Vitis Genomics Library

Three new Genomics accelerators have been added:

  • Smithwaterman Algorithm Created Smithwaterman Algorithm to provide high throughput than existing benchmark solution.
  • PairHMM Algorithm Created PairHMM Algorithm to achieve architectural maximum performance.
  • SMEM Algorithm Created SMEM Algorithm to achieve the required DRAM bandwidth overcoming the latency.

Vitis Graph Library

  • Added the new algorithm Maximal Independent Set.
  • Enhanced Louvain Modularity. L2 Louvain Modularity is able to support large-scale graphs.
  • Added a L3 API to divide huge graphs into multiple parts and add other data structures to support the Louvain Modularity on these parts.

Vitis Solver Library

In this relese, the following legacy API from Vivado_HLS were migrated to solver library. They are all hls::stream based API that support std::complex type.

  • Cholesky
  • Cholesky Inverse
  • QR Inverse
  • QRF (QR decomposition)
  • SVD

Vitis Vision Library

New features and functions

The below functions and pipelines are newly added into the library.

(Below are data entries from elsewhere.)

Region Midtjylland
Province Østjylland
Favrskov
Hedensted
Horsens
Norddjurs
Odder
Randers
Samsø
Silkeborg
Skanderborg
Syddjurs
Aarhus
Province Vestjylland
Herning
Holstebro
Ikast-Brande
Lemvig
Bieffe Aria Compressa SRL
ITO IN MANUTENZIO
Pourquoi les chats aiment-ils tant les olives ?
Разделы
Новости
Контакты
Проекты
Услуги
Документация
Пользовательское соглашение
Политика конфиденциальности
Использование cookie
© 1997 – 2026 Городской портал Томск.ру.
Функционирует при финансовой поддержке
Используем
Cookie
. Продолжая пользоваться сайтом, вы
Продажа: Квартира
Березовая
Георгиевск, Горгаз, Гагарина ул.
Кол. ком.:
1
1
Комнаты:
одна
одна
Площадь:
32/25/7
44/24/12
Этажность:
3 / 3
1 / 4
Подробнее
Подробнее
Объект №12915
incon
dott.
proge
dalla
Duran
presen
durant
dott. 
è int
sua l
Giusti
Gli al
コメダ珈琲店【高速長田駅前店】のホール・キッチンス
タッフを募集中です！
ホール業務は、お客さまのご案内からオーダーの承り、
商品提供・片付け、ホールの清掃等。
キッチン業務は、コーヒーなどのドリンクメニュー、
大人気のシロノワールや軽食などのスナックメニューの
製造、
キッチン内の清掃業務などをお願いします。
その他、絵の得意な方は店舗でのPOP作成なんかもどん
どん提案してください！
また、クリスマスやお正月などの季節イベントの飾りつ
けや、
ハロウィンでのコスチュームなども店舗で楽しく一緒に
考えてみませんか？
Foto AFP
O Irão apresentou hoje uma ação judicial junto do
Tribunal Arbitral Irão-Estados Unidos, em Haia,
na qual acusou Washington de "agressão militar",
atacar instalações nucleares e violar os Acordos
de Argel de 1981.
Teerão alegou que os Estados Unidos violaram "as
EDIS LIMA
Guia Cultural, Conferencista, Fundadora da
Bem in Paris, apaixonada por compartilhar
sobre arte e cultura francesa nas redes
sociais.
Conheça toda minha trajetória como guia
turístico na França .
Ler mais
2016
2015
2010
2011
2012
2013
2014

PL additions/enhancements:

  • New functions:
    Rotate
    TV-L1 optical flow
    Multi-stream ISP (basic) support
  • Updates
    Added Demosaicing kernel (xf_demosaicing_rt.hpp) having the input Bayer pattern as run time parameter.
    Fixed issue with RGBIR L1 testbench
    Added support for custom depth specification for xf::cv::Mat in all kernels
  • Lib Infra Changes
    Added API JSON for L2 which helps in usage of a given function’s API in the Vitis GUI
  • AIE additions/enhancements:

    • Updates:
      Introduced RTL Data-movers with improved latency over HLS data-movers
      All tests updated with RTL data-movers

Known issues

  • Vitis GUI projects on RHEL83 and CEntOS82 may fail because of a lib conflict in the LD_LIBRARY_PATH setting. User needs to remove ${env_var:LD_LIBRARY_PATH} from the project environment settings for the function to build successfully.
  • SVM L2 PL function fails hardware emulation with 2022.1 Vitis. Use 2021.1 Vitis for this function.
  • rgbir2bayer, isppipeline_rgbir PL functions are not supplied with input images
  • Software emulation for Warptransform L2 testcases doesn’t work because of a known issue with platform.
  • Warptransform L1 URAM cases fail CSim because of a known HLS issue.
  • Hardware emulation in AIE testcases may throw segmentation fault at the end, although completing the functional test successfully.